The Cabin in the Woods- I don’t know when we’ll see another American horror film this good

The Cabin in the Woods- I don’t know when we’ll see another American horror film this good

 

As the rest of the months become increasingly reserved for last-minute two-screen release Oscar grabs and harsh acts of theatrical terrorism via the likes of Adam Sandler, I find myself looking forward to the late spring and summer movie season more and more with each passing year.  I fully expected this year’s rich payload of cinematic treats to start delivering in earnest on May 4 with the release of The Avengers, April is usually nothing to get excited about.  How wrong I was!  Joss Whedon and Drew Goddard looked down from their respective mountains of unassailable nerd cred, saw us impatiently scouring the Internet for the latest promo images and trailer iterations and proclaimed, “Gentle summer movie fans, your wait is over!  You shall be entertained!”.  Truth be told, this movie’s been waiting around to see the light of day for a while.  It was shot in 2009 and delayed not for a lack of studio interest, but due to Whedon and Goddard’s staunch refusal to allow it to be converted to 3D.  Remember what I said about that unassailable nerd cred?  Call it luck, or hope against hope that the demand for blurry, headache-inducing entertainment is on the decline, but either way this movie arrived at exactly the right time for me.

Supplied entries:

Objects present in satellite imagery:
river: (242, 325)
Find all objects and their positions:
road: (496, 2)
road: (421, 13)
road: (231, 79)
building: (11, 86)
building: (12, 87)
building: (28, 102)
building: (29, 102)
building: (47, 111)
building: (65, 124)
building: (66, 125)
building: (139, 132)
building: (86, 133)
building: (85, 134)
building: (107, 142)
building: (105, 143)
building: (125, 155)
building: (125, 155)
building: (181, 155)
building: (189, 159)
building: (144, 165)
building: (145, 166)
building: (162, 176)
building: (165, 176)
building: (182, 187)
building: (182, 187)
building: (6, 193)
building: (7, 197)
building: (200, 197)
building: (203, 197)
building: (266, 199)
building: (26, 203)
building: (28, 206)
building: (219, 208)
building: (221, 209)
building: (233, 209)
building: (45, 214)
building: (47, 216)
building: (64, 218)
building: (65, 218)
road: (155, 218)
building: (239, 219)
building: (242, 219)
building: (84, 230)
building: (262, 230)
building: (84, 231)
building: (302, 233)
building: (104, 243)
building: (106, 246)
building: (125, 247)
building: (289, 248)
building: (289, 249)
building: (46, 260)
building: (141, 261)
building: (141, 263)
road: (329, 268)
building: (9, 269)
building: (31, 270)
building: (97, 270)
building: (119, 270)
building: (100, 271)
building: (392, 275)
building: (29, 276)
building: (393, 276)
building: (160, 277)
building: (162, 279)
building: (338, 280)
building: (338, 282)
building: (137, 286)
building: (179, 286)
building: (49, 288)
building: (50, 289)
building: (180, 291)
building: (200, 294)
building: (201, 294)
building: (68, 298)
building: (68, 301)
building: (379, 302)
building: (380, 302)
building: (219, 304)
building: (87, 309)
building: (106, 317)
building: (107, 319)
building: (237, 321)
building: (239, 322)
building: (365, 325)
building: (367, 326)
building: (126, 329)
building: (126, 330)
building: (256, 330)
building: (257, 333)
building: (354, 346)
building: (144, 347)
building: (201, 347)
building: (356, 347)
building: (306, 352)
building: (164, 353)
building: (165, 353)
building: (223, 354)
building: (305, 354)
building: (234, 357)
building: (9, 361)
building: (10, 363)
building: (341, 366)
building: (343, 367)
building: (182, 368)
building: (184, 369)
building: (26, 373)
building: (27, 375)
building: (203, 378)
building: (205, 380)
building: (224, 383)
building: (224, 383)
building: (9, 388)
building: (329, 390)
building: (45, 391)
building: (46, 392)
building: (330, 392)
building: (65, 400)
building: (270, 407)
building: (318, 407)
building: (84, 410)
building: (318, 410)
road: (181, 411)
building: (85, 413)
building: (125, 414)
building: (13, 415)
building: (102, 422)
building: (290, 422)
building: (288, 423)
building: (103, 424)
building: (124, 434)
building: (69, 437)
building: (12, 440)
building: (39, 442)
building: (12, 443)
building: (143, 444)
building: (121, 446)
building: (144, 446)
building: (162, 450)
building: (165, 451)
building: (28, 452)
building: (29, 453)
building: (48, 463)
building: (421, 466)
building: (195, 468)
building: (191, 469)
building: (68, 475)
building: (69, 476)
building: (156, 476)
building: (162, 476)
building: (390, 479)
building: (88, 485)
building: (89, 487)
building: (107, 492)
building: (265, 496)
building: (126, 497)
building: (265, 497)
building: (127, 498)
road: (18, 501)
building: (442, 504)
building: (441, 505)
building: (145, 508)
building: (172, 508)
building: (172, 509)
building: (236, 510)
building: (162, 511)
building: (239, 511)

What this exercise asks:
[1] Do these statements agree with the Cabin in the Woods review? (a) The film was shot in 2009. (b) The film's release was held back because the studio lacked interest. (c) The Avengers came out in April. Answer yes or no for each and quote the words from the review that decide it.
[2] Which people does the Cabin in the Woods review name? List every one.
[3] Carry on the Cabin in the Woods review from its last sentence.
The records have nothing to do with the review of The Cabin in the Woods.

Task-by-task outputs:
[1]
(a) Yes: "It was shot in 2009"
(b) No: "delayed not for a lack of studio interest, but due to Whedon and Goddard’s staunch refusal to allow it to be converted to 3D"
(c) No: "on May 4 with the release of The Avengers"

[2] Adam Sandler, Joss Whedon, Drew Goddard

[3]
Now I will tell you up front, before any proper reviewing gets underway, that I loved literally everything about The Cabin in the Woods.  You should go see it immediately.  That being said, it is an experience brimming with rare surprises, and thus is going to be difficult for me to talk about while guaranteeing a hermetically sealed and spoiler-free environment.  So you’ve been warned.  I’m gonna throw up the break here, then there’s gonna be a poster, and after that I’ll not be responsible for ruining anything for anybody.  I was serious when I said you should go to the theater and buy your ticket immediately.  Okay, you’ve been warned.  Here there be spoilers.

 

First off, let me say how much I enjoy this poster.  The more I look at it, the more I like it, and it’s the only one I’ve seen for a while that I feel compelled to own.  It’s a metaphor, the titular cabin is not literally a Hellraiser-style puzzle box.  And how rare is it to see a movie poster these days, in any genre, that approaches the artistry of ye olden days?  It’s an iconic image well executed, not overtly in your face, with a decent tagline.  Most importantly, it’s not a shoddy Photoshop conglomerate of every actor involved.  I applaud everyone involved for having a 30 million dollar horror movie starring a pre-Thor Chris Hemsworth on their hands and resisting the urge to throw his face in there somewhere to move tickets.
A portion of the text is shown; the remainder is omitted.